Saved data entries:
★ ★ ★
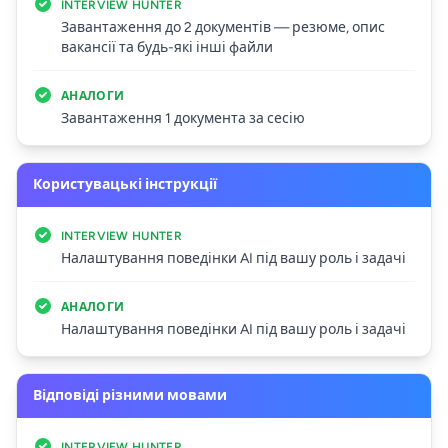
INTERVIEW HUNTER
Завантаження до 2 документів — резюме, опис
вакансії та будь-які інші файли
АНАЛОГИ
Завантаження 1 документа за сесію
Користувацькі інструкції
INTERVIEW HUNTER
Налаштування поведінки AI під вашу роль і задачі
АНАЛОГИ
Налаштування поведінки AI під вашу роль і задачі
Відповіді різними мовами
INTERVIEW HUNTER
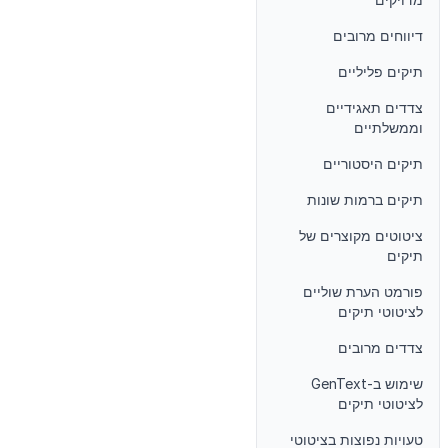
דיווחים מרובים
תיקים פליליים
צדדים תאגידיים
וממשלתיים
תיקים היסטוריים
תיקים ברמות שונות
ציטוטים מקוצרים של
תיקים
פורמט הערת שוליים
לציטוטי תיקים
צדדים מרובים
שימוש ב-GenText
לציטוטי תיקים
טעויות נפוצות בציטוטי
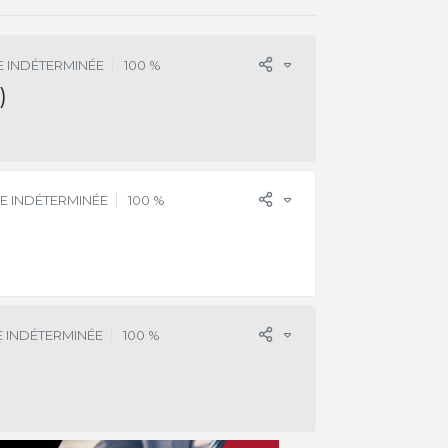
 INDÉTERMINÉE
100 %
)
E INDÉTERMINÉE
100 %
 INDÉTERMINÉE
100 %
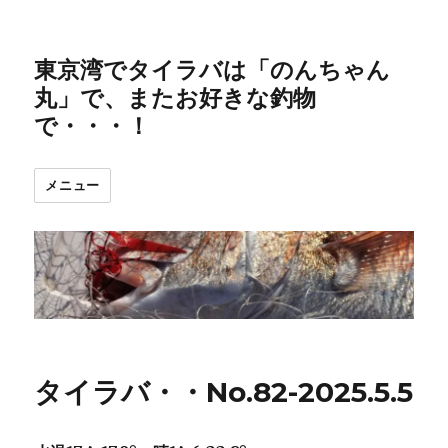
東京湾でタイラバは「のんちゃん
丸」で、またお好きな釣物
で・・・！
メニュー
タイラバ・・No.82-2025.5.5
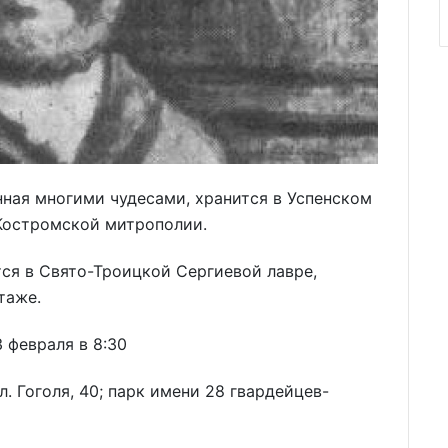
нная многими чудесами, хранится в Успенском
Костромской митрополии.
ся в Свято-Троицкой Сергиевой лавре,
таже.
 февраля в 8:30
. Гоголя, 40; парк имени 28 гвардейцев-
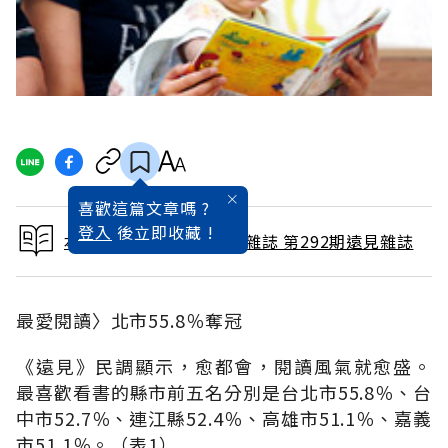
喜歡這篇文章嗎 ?
登入
後立即收藏 !
本文出自 2010 / 10月號雜誌 第292期遠見雜誌
最愛閱讀〉北市55.8％奪冠
《遠見》民調顯示，愈都會，閱讀風氣就愈盛。
最喜歡看書的縣市前五名分別是台北市55.8％、台
中市52.7％、連江縣52.4％、高雄市51.1％、嘉義
市51.1％。（表1）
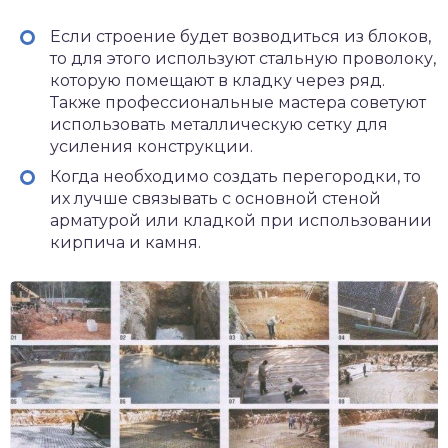
Если строение будет возводиться из блоков,
то для этого используют стальную проволоку,
которую помещают в кладку через ряд.
Также профессиональные мастера советуют
использовать металлическую сетку для
усиления конструкции.
Когда необходимо создать перегородки, то
их лучше связывать с основной стеной
арматурой или кладкой при использовании
кирпича и камня.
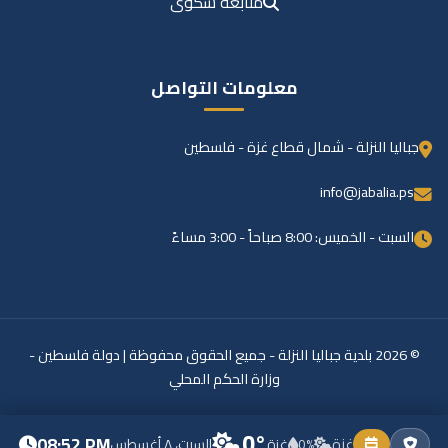
متابعة شكوى
معلومات التواصل
جباليا النزلة - شمال قطاع غزة - فلسطين
info@jabalia.ps
السبت - الخميس: 8:00 صباحاً - 3:00 مساءً
© 2026 بلدية جباليا النزلة - جميع الحقوق محفوظة | دولة فلسطين -
وزارة الحكم المحلي
0°
08:52 PM
غزة
0%
غزة
السبت، ٨ أغسطس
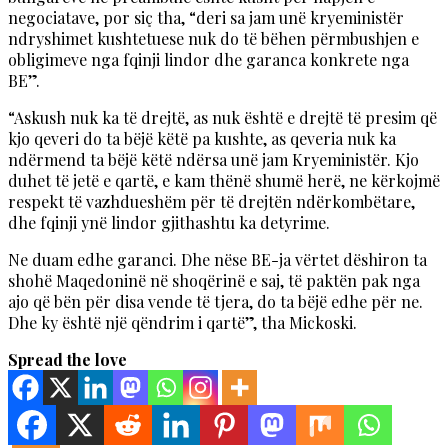
negociatave, por siç tha, “deri sa jam unë kryeministër
ndryshimet kushtetuese nuk do të bëhen përmbushjen e
obligimeve nga fqinji lindor dhe garanca konkrete nga
BE”.
“Askush nuk ka të drejtë, as nuk është e drejtë të presim që
kjo qeveri do ta bëjë këtë pa kushte, as qeveria nuk ka
ndërmend ta bëjë këtë ndërsa unë jam Kryeministër. Kjo
duhet të jetë e qartë, e kam thënë shumë herë, ne kërkojmë
respekt të vazhdueshëm për të drejtën ndërkombëtare,
dhe fqinji ynë lindor gjithashtu ka detyrime.
Ne duam edhe garanci. Dhe nëse BE-ja vërtet dëshiron ta
shohë Maqedoninë në shoqërinë e saj, të paktën pak nga
ajo që bën për disa vende të tjera, do ta bëjë edhe për ne.
Dhe ky është një qëndrim i qartë”, tha Mickoski.
Spread the love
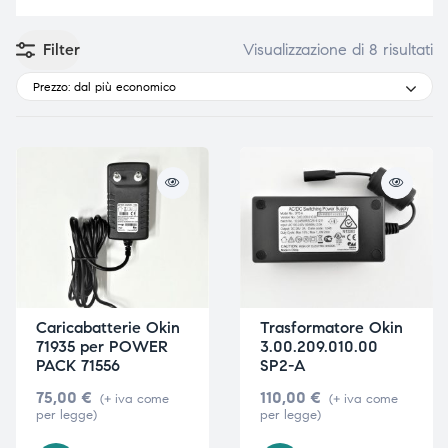
Filter
Visualizzazione di 8 risultati
Prezzo: dal più economico
e
e
emi di
emi di
i
i
Caricabatterie Okin
Trasformatore Okin
71935 per POWER
3.00.209.010.00
PACK 71556
SP2-A
75,00
€
110,00
€
(+ iva come
(+ iva come
per legge)
per legge)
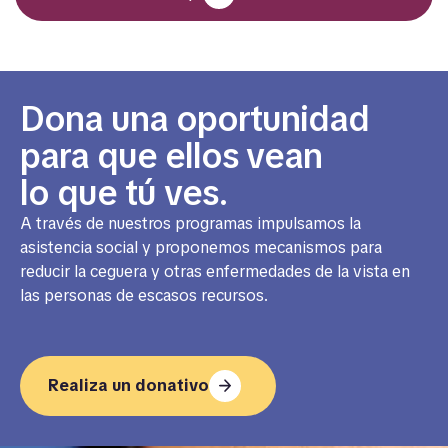
Dona una oportunidad
para que ellos vean
lo que tú ves.
A través de nuestros programas impulsamos la
asistencia social y proponemos mecanismos para
reducir la ceguera y otras enfermedades de la vista en
las personas de escasos recursos.
Realiza un donativo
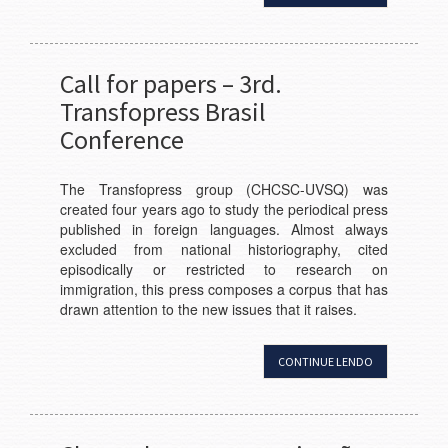
Call for papers – 3rd.
Transfopress Brasil
Conference
The Transfopress group (CHCSC-UVSQ) was
created four years ago to study the periodical press
published in foreign languages. Almost always
excluded from national historiography, cited
episodically or restricted to research on
immigration, this press composes a corpus that has
drawn attention to the new issues that it raises.
CONTINUE LENDO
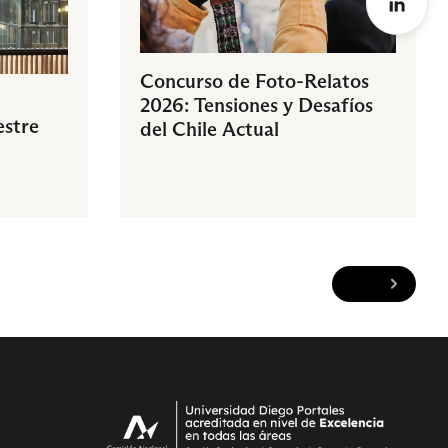
Concurso de Foto-Relatos
2026: Tensiones y Desafíos
estre
del Chile Actual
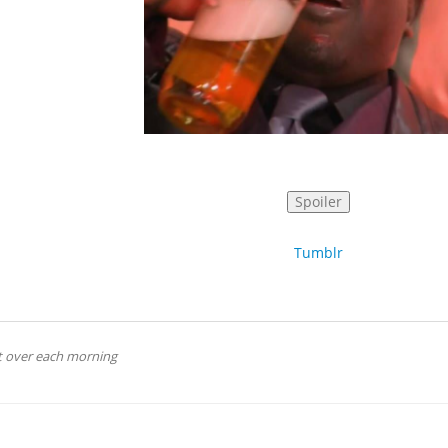
Tumblr
rt over each morning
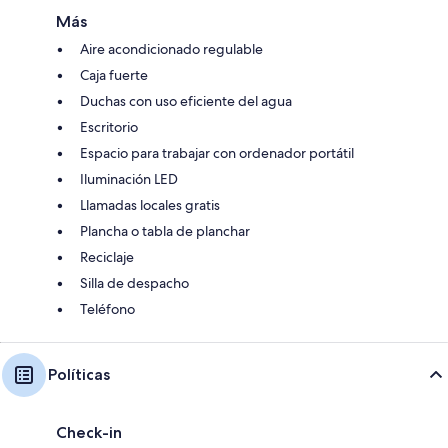
Más
Aire acondicionado regulable
Caja fuerte
Duchas con uso eficiente del agua
Escritorio
Espacio para trabajar con ordenador portátil
Iluminación LED
Llamadas locales gratis
Plancha o tabla de planchar
Reciclaje
Silla de despacho
Teléfono
Políticas
Check-in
★ ★ ★
What you are asked to do: Turn every line of the material above into a JSON list of strings, one string per line, skipping blank lines and leaving out the picture markers.

Solution to the exercise:
[
  "INTERVIEW HUNTER",
  "Завантаження до 2 документів — резюме, опис",
  "вакансії та будь-які інші файли",
  "АНАЛОГИ",
  "Завантаження 1 документа за сесію",
  "Користувацькі інструкції",
  "INTERVIEW HUNTER",
  "Налаштування поведінки AI під вашу роль і задачі",
  "АНАЛОГИ",
  "Налаштування поведінки AI під вашу роль і задачі",
  "Відповіді різними мовами",
  "INTERVIEW HUNTER",
  "דיווחים מרובים",
  "תיקים פליליים",
  "צדדים תאגידיים",
  "וממשלתיים",
  "תיקים היסטוריים",
  "תיקים ברמות שונות",
  "ציטוטים מקוצרים של",
  "תיקים",
  "פורמט הערת שוליים",
  "לציטוטי תיקים",
  "צדדים מרובים",
  "שימוש ב-GenText",
  "לציטוטי תיקים",
  "טעויות נפוצות בציטוטי",
  " INDÉTERMINÉE",
  "100 %",
  ")",
  "E INDÉTERMINÉE",
  "100 %",
  " INDÉTERMINÉE",
  "100 %",
  "東京湾でタイラバは「のんちゃん",
  "丸」で、またお好きな釣物",
  "で・・・！",
  "メニュー",
  "タイラバ・・No.82-2025.5.5",
  "нная многими чудесами, хранится в Успенском",
  "Костромской митрополии.",
  "ся в Свято-Троицкой Сергиевой лавре,",
  "таже.",
  " февраля в 8:30",
  ". Гоголя, 40; парк имени 28 гвардейцев-",
  "喜歡這篇文章嗎 ?",
  "登入",
  "後立即收藏 !",
  "本文出自 2010 / 10月號雜誌 第292期遠見雜誌",
  "最愛閱讀〉北市55.8％奪冠",
  "《遠見》民調顯示，愈都會，閱讀風氣就愈盛。",
  "最喜歡看書的縣市前五名分別是台北市55.8％、台",
  "中市52.7％、連江縣52.4％、高雄市51.1％、嘉義",
  "市51.1％。（表1）",
  "Если строение будет возводиться из блоков,",
  "то для этого используют стальную проволоку,",
  "которую помещают в кладку через ряд.",
  "Также профессиональные мастера советуют",
  "использовать металлическую сетку для",
  "усиления конструкции.",
  "Когда необходимо создать перегородки, то",
  "их лучше связывать с основной стеной",
  "арматурой или кладкой при использовании",
  "кирпича и камня.",
  "متابعة شكوى",
  "معلومات التواصل",
  "جباليا النزلة - شمال قطاع غزة - فلسطين",
  "info@jabalia.ps",
  "السبت - الخميس: 8:00 صباحاً - 3:00 مساءً",
  "© 2026 بلدية جباليا النزلة - جميع الحقوق محفوظة | دولة فلسطين -",
  "وزارة الحكم المحلي",
  "0°",
  "08:52 PM",
  "غزة",
  "0%",
  "غزة",
  "السبت، ٨ أغسطس",
  "negociatave, por siç tha, “deri sa jam unë kryeministër",
  "ndryshimet kushtetuese nuk do të bëhen përmbushjen e",
  "obligimeve nga fqinji lindor dhe garanca konkrete nga",
  "BE”.",
  "“Askush nuk ka të drejtë, as nuk është e drejtë të presim që",
  "kjo qeveri do ta bëjë këtë pa kushte, as qeveria nuk ka",
  "ndërmend ta bëjë këtë ndërsa unë jam Kryeministër. Kjo",
  "duhet të jetë e qartë, e kam thënë shumë herë, ne kërkojmë",
  "respekt të vazhdueshëm për të drejtën ndërkombëtare,",
  "dhe fqinji ynë lindor gjithashtu ka detyrime.",
  "Ne duam edhe garanci. Dhe nëse BE-ja vërtet dëshiron ta",
  "shohë Maqedoninë në shoqërinë e saj, të paktën pak nga",
  "ajo që bën për disa vende të tjera, do ta bëjë edhe për ne.",
  "Dhe ky është një qëndrim i qartë”, tha Mickoski.",
  "Spread the love",
  "Filter",
  "Visualizzazione di 8 risultati",
  "Prezzo: dal più economico",
  "e",
  "e",
  "emi di",
  "emi di",
  "i",
  "i",
  "Caricabatterie Okin",
  "Trasformatore Okin",
  "71935 per POWER",
  "3.00.209.010.00",
  "PACK 71556",
  "SP2-A",
  "75,00",
  "€",
  "110,00",
  "€",
  "(+ iva come",
  "(+ iva come",
  "per legge)",
  "per legge)",
  "Dona una oportunidad",
  "para que ellos vean",
  "lo que tú ves.",
  "A través de nuestros programas impulsamos la",
  "asistencia social y proponemos mecanismos para",
  "reducir la ceguera y otras enfermedades de la vista en",
  "las personas de escasos recursos.",
  "Realiza un donativo",
  "Call for papers – 3rd.",
  "Transfopress Brasil",
  "Conference",
  "The Transfopress group (CHCSC-UVSQ) was",
  "created four years ago to study the periodical press",
  "published in foreign languages. Almost always",
  "excluded from national historiography, cited",
  "episodically or restricted to research on",
  "immigration, this press composes a corpus that has",
  "drawn attention to the new issues that it raises.",
  "CONTINUE LENDO",
  "Concurso de Foto-Relatos",
  "2026: Tensiones y Desafíos",
  "estre",
  "del Chile Actual",
  "Tumblr",
  "rt over each morning",
  "Más",
  "Aire acondicionado regulable",
  "Caja fuerte",
  "Duchas con uso eficiente del agua",
  "Escritorio",
  "Espacio para trabajar con ordenador portátil",
  "Iluminación LED",
  "Llamadas locales gratis",
  "Plancha o tabla de planchar",
  "Reciclaje",
  "Silla de despacho",
  "Teléfono",
  "Políticas",
  "Check-in"
]